A l’occasion d’un dialogue démocratique initié par le consortium CGD – Diakonia – Pax – NDI, l’enseignant chercheur en Droit, Pr Abdoul Karim Saïdou a animé une conférence sur le thème: « État des lieux de la gouvernance du secteur de la sécurité au Burkina ».
Pour faire l’état des lieux de cette gouvernance, le conférencier a énuméré les facteurs qui font qu’en dépit des réformes entreprises dans le secteur de la sécurité, le Burkina Faso a toujours du mal à juguler le phénomène terroriste.
Le premier facteur, dit-il, c’est la crise que traverse le secteur de la sécurité au Burkina Faso et le second, c’est l’instabilité politique qui règne dans le pays. « Le secteur de la sécurité est un secteur en crise. Ce secteur est en crise pour deux raisons, à savoir : l’instabilité politique qui a des conséquences sur la gouvernance du secteur de la sécurité et le deuxième aspect, c’est le déficit de transparence dû à la faible appropriation de la notion de bonne gouvernance au sein de notre institution sécuritaire», a-t-il expliqué.
S’agissant de l’instabilité politique, il se pose selon lui, un problème de cohérence dans la gouvernance du secteur sécuritaire burkinabè depuis 2016. « On constate que la stratégie sécuritaire change d’un jour à l’autre. Le Président Kaboré avait lancé un processus réformateur qui avait abouti à l’élaboration de la politique de sécurité nationale qui a consacré une sorte de rupture d’avec la doctrine du Président Compaoré en matière de sécurité, en matière de géopolitique de manière générale. Et après le départ de Roch Kaboré, avec l’avènement de la transition MPSR 1 avec le Lieutenant-colonel Damiba, on a eu une autre approche qui mettait surtout l’accent sur le dialogue, sur la réconciliation ». Avec l’avènement du Capitaine Ibrahim Traoré, poursuit le conférencier, la question du dialogue a également été mise aux oubliettes.
Des dires du Professeur, les initiatives qui ont été lancées sous Damiba dans le sens de la démobilisation et de la remobilisation des « frères » qui ont pris les armes, ont l’impression d’être reléguées en second plan. « Il avait même été prévu la prise en charge de ces personnes pour les réconcilier avec la nation. Mais aujourd’hui, avec le régime actuel, on constate que c’est plutôt la guerre populaire avec le recrutement massif de VDP qui est mis en avant. Cela pose un problème de cohérence », a-t-il soutenu.

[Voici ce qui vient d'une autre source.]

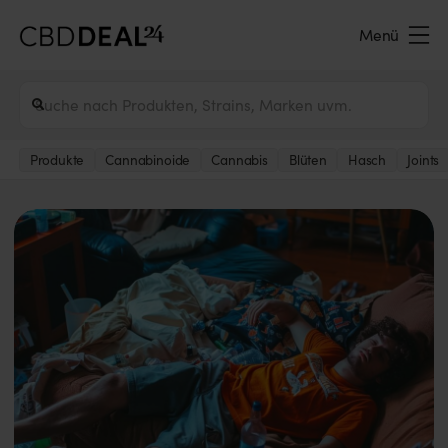
Menü
Produkte
Cannabinoide
Cannabis
Blüten
Hasch
Joints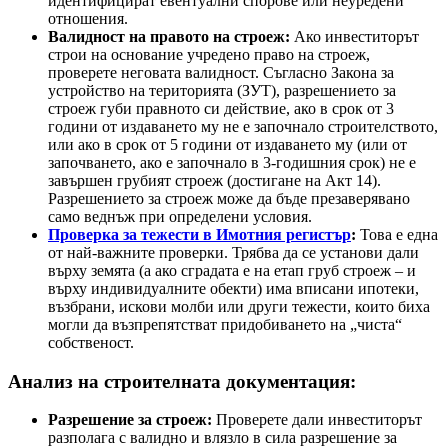
идентифицират евентуални спорове или неуредени
отношения.
Валидност на правото на строеж:
Ако инвеститорът
строи на основание учредено право на строеж,
проверете неговата валидност. Съгласно Закона за
устройство на територията (ЗУТ), разрешението за
строеж губи правното си действие, ако в срок от 3
години от издаването му не е започнало строителството,
или ако в срок от 5 години от издаването му (или от
започването, ако е започнало в 3-годишния срок) не е
завършен грубият строеж (достигане на Акт 14).
Разрешението за строеж може да бъде презаверявано
само веднъж при определени условия.
Проверка за тежести в Имотния регистър
:
Това е една
от най-важните проверки. Трябва да се установи дали
върху земята (а ако сградата е на етап груб строеж – и
върху индивидуалните обекти) има вписани ипотеки,
възбрани, искови молби или други тежести, които биха
могли да възпрепятстват придобиването на „чиста“
собственост.
Анализ на строителната документация:
Разрешение за строеж:
Проверете дали инвеститорът
разполага с валидно и влязло в сила разрешение за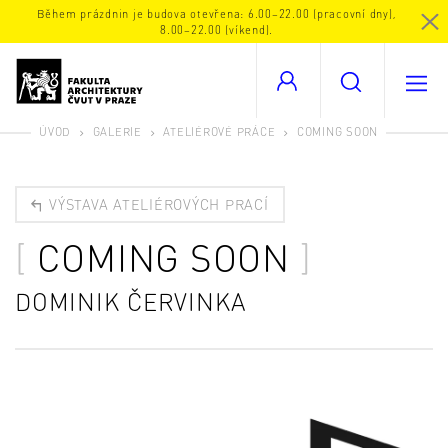
Během prázdnin je budova otevřena: 6.00–22.00 (pracovní dny),
8.00–22.00 (víkend).
ÚVOD
GALERIE
ATELIÉROVÉ PRÁCE
COMING SOON
VÝSTAVA ATELIÉROVÝCH PRACÍ
COMING SOON
DOMINIK ČERVINKA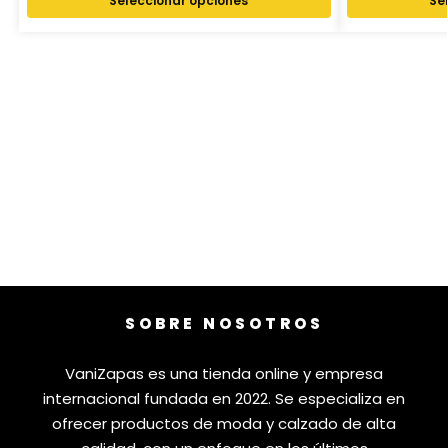
Seleccionar opciones
Se
SOBRE NOSOTROS
VaniZapas es una tienda online y empresa
internacional fundada en 2022. Se especializa en
ofrecer productos de moda y calzado de alta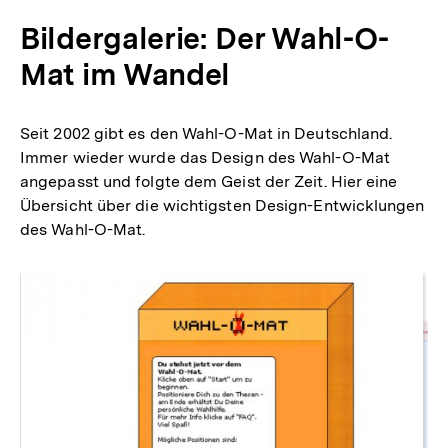
Bildergalerie: Der Wahl-O-
Mat im Wandel
Seit 2002 gibt es den Wahl-O-Mat in Deutschland.
Immer wieder wurde das Design des Wahl-O-Mat
angepasst und folgte dem Geist der Zeit. Hier eine
Übersicht über die wichtigsten Design-Entwicklungen
des Wahl-O-Mat.
Inhaltskarussell
überspringen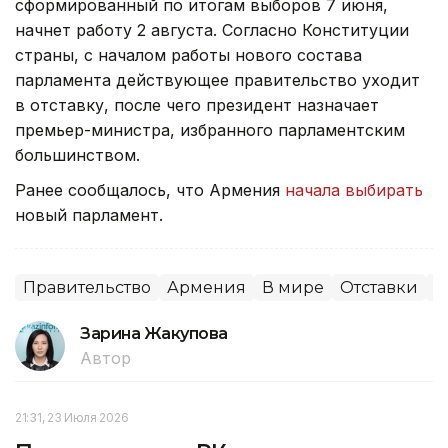
сформированный по итогам выборов 7 июня,
начнет работу 2 августа. Согласно Конституции
страны, с началом работы нового состава
парламента действующее правительство уходит
в отставку, после чего президент назначает
премьер-министра, избранного парламентским
большинством.
Ранее сообщалось, что Армения
начала выбирать
новый парламент.
Правительство
Армения
В мире
Отставки
П
Зарина Жакупова
Автор
21:31, 23 Июля 2026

Et d’ajouter que l’autre problème avec cette stratégie des VDP, c’est qu’elle se heurte à la stratégie des polices de proximité qui avait déjà été mise en place en 2016. « La question qu’on se pose actuellement est : quelle est la place de la police de proximité? Il y a une réforme en 2016 qui consistait à faire en sorte que les groupes d’autodéfense puissent s’inscrire au niveau communal et il était prévu d’avoir dans les communes, des coordinations communales de sécurité. Et ces Coordinations communales étaient une manière d’impliquer les populations dans les questions sécuritaires de la commune, mais avec les VDP qui relèvent du ministère de la défense, on ne voit pas de connexions, de synergie entre police de proximité et VDP» a relevé Abdoul Karim Saïdou.
L’autre facteur qui explique, selon lui, la crise du secteur de sécurité, c’est le déficit de transparence dans la gestion financière de l’armée. « Il y a beaucoup de soupçons de corruption au sein de l’armée. Quand on lit les rapports du REN-LAC, on se rend compte que ce sont les institutions sécuritaires qui sont en tête en matière de corruption», a-t-il souligné tout en précisant que cette situation jette le discrédit sur l’appareil militaire. « Si on veut mobiliser la population pour soutenir les forces de défense et de sécurité et que, en même temps, le secteur de la défense est gangrené par la corruption, ça jette le discrédit sur l’appareil sécuritaire et l’État en général. Parce que le contact que les citoyens ont avec les forces de défense et de sécurité notamment avec la police municipale, c’est là que se constitue la relation entre le citoyen et l’Etat », a-t-il évoqué.
Ce déficit de transparence concerne aussi, selon lui, les accords de coopération militaire que le Burkina Faso entretient avec ses partenaires. « Aujourd’hui on parle d’initiative d’Accra, mais moi je n’ai pas souvenance d’une initiative qui a été mise en place pour susciter le débat au Burkina Faso sur la participation ou non de notre pays à cette initiative (…) On a l’impression qu’il y a une instrumentalisation de la notion de secret défense à ce niveau là», a-t-il dit.
En termes de perspectives, il a souligné entre autres, la nécessité de clarifier les rôles des différents acteurs pour ce qui est de la définition et de l’implémentation des politiques publiques de sécurité, la nécessité de créer un consensus général sur les orientations de la politique de sécurité nationale et la nécessité d’œuvrer à créer une cohérence dans la mise en oeuvre des politiques publiques de sécurité.